● **Page text**
Re: [VOTE] Release Apache Spark 1.0.0 (rc5)

2014-05-31 Thread Colin McCabe
On Sat, May 31, 2014 at 10:45 AM, Patrick Wendell pwend...@gmail.com
wrote:

 One other consideration popped into my head:

 5. Shading our dependencies could mess up our external API's if we
 ever return types that are outside of the spark package because we'd
 then be returned shaded types that users have to deal with. E.g. where
 before we returned an o.a.flume.AvroFlumeEvent we'd have to return a
 some.namespace.AvroFlumeEvent. Then users downstream would have to
 deal with converting our types into the correct namespace if they want
 to inter-operate with other libraries. We generally try to avoid ever
 returning types from other libraries, but it would be good to audit
 our API's and see if we ever do this.


That's a good point.  It seems to me that if Spark is returning a type in
the public API, that type is part of the public API (for better or worse).
 So this is a case where you wouldn't want to shade that type.  But it
would be nice to avoid doing this, for exactly the reasons you state...

On Fri, May 30, 2014 at 10:54 PM, Patrick Wendell pwend...@gmail.com
 wrote:
  Spark is a bit different than Hadoop MapReduce, so maybe that's a
  source of some confusion. Spark is often used as a substrate for
  building different types of analytics applications, so @DeveloperAPI
  are internal API's that we'd like to expose to application writers,
  but that might be more volatile. This is like the internal API's in
  the linux kernel, they aren't stable, but of course we try to minimize
  changes to them. If people want to write lower-level modules against
  them, that's fine with us, but they know the interfaces might change.


MapReduce is used as a substrate in a lot of cases, too.  Hive has
traditionally created MR jobs to do what it needs to do.  Similarly, Oozie
can create MR jobs.  It seems that what @DeveloperAPI is pretty similar to
@LimitedPrivate in Hadoop.  If I understand correctly, your hope is that
frameworks will use @DeveloperAPI, but individual application developers
will steer clear.  That is a good plan, as long as you can ensure that the
framework developers are willing to lock their versions to a certain Spark
version.  Otherwise they will make the same arguments we've heard before,
that they don't want to transition off of a deprecated @DeveloperAPI
because they want to keep support for Spark 1.0.0 (or whatever).  We hear
these arguments in Hadoop all the time...  now that spark as a 1.0 release
they will carry more weight.  Remember, Hadoop APIs started nice and simple
too :)


  This has worked pretty well over the years, even with many different
  companies writing against those API's.
 
  @Experimental are user-facing features we are trying out. Hopefully
  that one is more clear.
 
  In terms of making a big jar that shades all of our dependencies - I'm
  curious how that would actually work in practice. It would be good to
  explore. There are a few potential challenges I see:
 
  1. If any of our dependencies encode class name information in IPC
  messages, this would break. E.g. can you definitely shade the Hadoop
  client, protobuf, hbase client, etc and have them send messages over
  the wire? This could break things if class names are ever encoded in a
  wire format.

● **Your task**
Pick up the Spark 1.0.0 release vote thread above from its final sentence and carry it forward.

Collected data
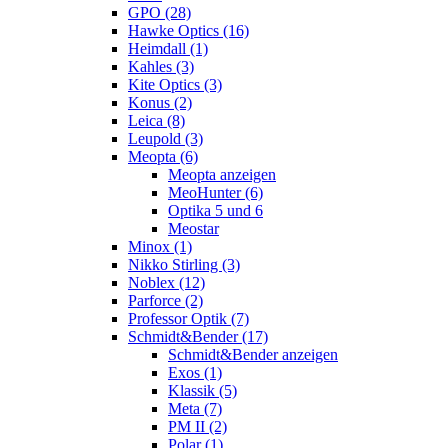
GPO (28)
Hawke Optics (16)
Heimdall (1)
Kahles (3)
Kite Optics (3)
Konus (2)
Leica (8)
Leupold (3)
Meopta (6)
Meopta anzeigen
MeoHunter (6)
Optika 5 und 6
Meostar
Minox (1)
Nikko Stirling (3)
Noblex (12)
Parforce (2)
Professor Optik (7)
Schmidt&Bender (17)
Schmidt&Bender anzeigen
Exos (1)
Klassik (5)
Meta (7)
PM II (2)
Polar (1)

● **Output of the exercise**
Google protobuffers assume a fixed schema.  That is to say, they do not
include metadata identifying the types of what is placed in them.  The
types are determined by convention.  It is possible to change the java
package in which the protobuf classes reside with no harmful effects.  (See
HDFS-4909 for an example of this).  The RPC itself does include a java
class name for the interface we're talking to, though.  The code for
handling this is all under our control, though, so if we had to make any
minor modifications to make shading work, we could.

 2. Many libraries like logging subsystems, configuration systems, etc
  rely on static state and initialization. I'm not totally sure how e.g.
  slf4j initializes itself if you have both a shaded and non-shaded copy
  of slf4j present.


I guess the worst case scenario would be that the shaded version of slf4j
creates a log file, but then the app's unshaded version overwrites that log
file.  I don't see how the two versions could cooperate since they aren't
sharing static state.  The only solutions I can see are leaving slf4j
unshaded, or setting up separate log files for the spark-core versus the
application.  I haven't thought this through completely, but my gut feeling
is that if you're sharing a log file, you probably want to share the
logging code too.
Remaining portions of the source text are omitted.